◆ **課題内容**: 下にあるヘルパーの訪問をつづった文章から、「冬はご主人に雪かきという仕事」と「書きながらどれどれ見せてとタブレットをのぞく。」の間を、両端も含めて一字も変えずに書き写してください。

◆ **本文**:

━━━━━━

冬はご主人に雪かきという仕事も増えるので負担軽減のため、ヘルパーは夜にも訪問することになった。



夜の8時頃。
女の子はいつもお風呂上がりの濡れた髪でベット脇に置かれたちゃぶ台の前に座り、
タブレットで勉強をしていた。
そこには女の子を見ながらくつろいだ利用者さんの表情があった。

私は女の子と向かい合わせに座って報告書を書く。
書きながらどれどれ見せてとタブレットをのぞく。

「今の小学生の勉強は難しいなぁ。
おばちゃんには全然わからないや。」


私の話にいつも笑う女の子。
明るい女の子に皆の顔が綻んだ。

どんなわけがあってそこに3人で暮らしているのか。
家族には様々な形がある。



おやすみなさいを言って家を後にする帰り道。
いつも、どこまでも静かな雪景色。






暴走した。

昼の訪問があったある日。

その日利用者さんは昼ごはんを食べながらテレビを見ていた。
県で開発した新品種の特A米で作ったおにぎりを食べる人が映った。


「わぁ美味しそうなおにぎり。」
「ヘルパーさんはこのお米食べたことある?」


私は少し上の空で生返事をした。
心のなかでは、自分が思い付いたある事で頭がいっぱいになり
その考えに頭が囚われながらその場を後にした。



夜の訪問の時間が近づいた。
夫が握った五個のおにぎり。
仕事かばんとおにぎりを持って家を出た。



その夜、女の子は親戚の家に泊まりに行っていた。
ご主人は2階にいて休んでいた。

帰り際。


「ちょっと米を炊きすぎたので、おにぎりを食べてもらいたいんです。会社には内緒でお願いします。

━━━━━━

◆ **提供データ**:

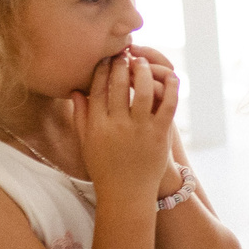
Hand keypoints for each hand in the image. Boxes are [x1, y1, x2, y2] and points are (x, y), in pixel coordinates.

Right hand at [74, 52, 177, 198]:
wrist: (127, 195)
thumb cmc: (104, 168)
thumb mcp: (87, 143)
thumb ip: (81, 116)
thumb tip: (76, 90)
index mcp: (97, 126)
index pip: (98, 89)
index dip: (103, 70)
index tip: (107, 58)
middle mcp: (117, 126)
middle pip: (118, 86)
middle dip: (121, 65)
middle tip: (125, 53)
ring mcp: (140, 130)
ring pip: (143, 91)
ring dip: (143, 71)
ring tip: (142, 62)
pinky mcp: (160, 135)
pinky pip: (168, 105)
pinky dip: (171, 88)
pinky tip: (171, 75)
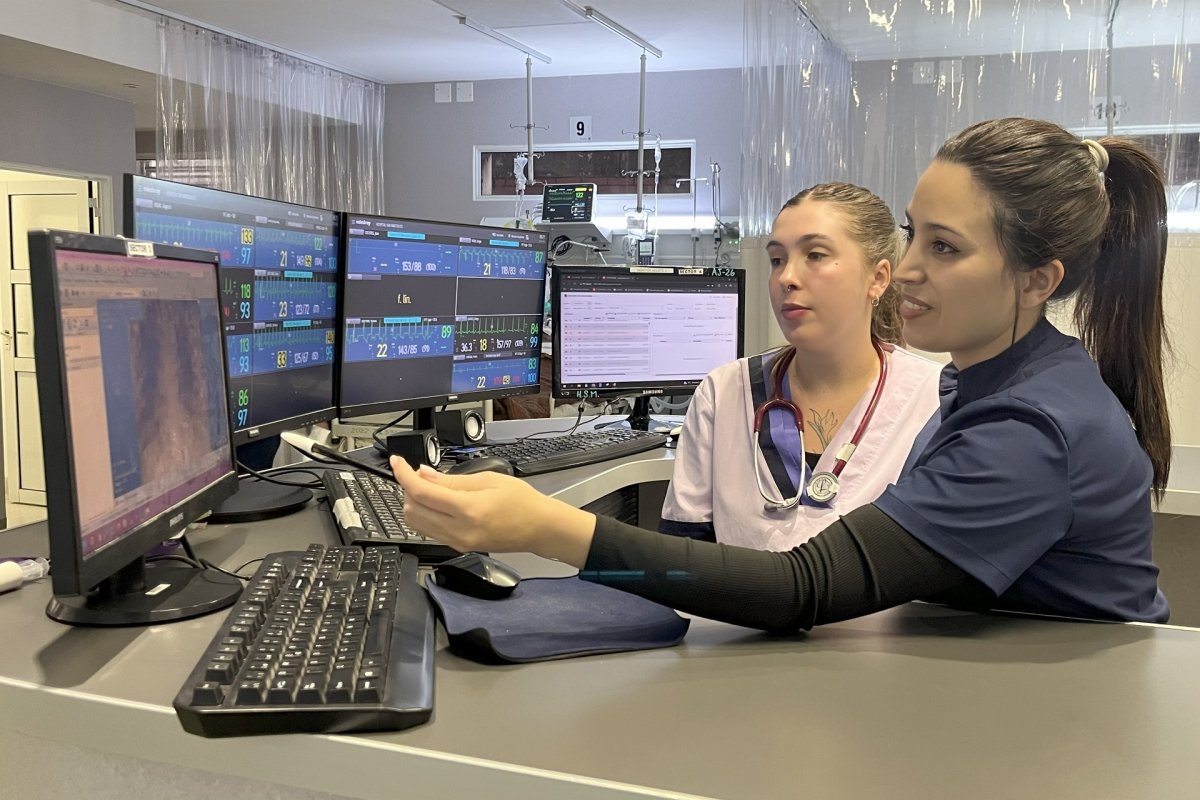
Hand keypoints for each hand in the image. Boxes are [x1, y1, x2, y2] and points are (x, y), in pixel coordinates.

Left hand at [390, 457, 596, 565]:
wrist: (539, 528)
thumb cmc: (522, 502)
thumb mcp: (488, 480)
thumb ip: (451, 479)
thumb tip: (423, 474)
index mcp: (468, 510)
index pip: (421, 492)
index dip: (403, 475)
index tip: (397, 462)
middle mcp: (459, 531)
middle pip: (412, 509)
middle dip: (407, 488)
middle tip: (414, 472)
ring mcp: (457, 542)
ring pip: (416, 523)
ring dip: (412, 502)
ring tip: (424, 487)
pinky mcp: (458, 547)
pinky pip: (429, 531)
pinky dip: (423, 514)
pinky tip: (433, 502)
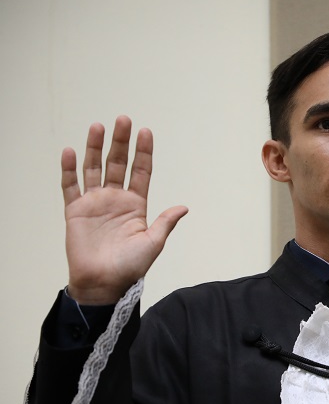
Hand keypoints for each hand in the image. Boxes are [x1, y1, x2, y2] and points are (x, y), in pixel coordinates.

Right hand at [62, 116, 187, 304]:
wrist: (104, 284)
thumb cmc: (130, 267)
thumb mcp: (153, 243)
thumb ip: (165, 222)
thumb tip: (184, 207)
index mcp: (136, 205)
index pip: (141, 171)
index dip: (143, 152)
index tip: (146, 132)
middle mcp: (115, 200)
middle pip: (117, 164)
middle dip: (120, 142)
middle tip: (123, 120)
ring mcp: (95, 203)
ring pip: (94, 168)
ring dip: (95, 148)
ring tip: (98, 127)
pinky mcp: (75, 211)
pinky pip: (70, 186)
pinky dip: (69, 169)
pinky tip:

━━━━━━

◆ **解答欄**:
冬はご主人に雪かきという仕事も増えるので負担軽減のため、ヘルパーは夜にも訪問することになった。



夜の8時頃。
女の子はいつもお風呂上がりの濡れた髪でベット脇に置かれたちゃぶ台の前に座り、
タブレットで勉強をしていた。
そこには女の子を見ながらくつろいだ利用者さんの表情があった。

私は女の子と向かい合わせに座って報告書を書く。
書きながらどれどれ見せてとタブレットをのぞく。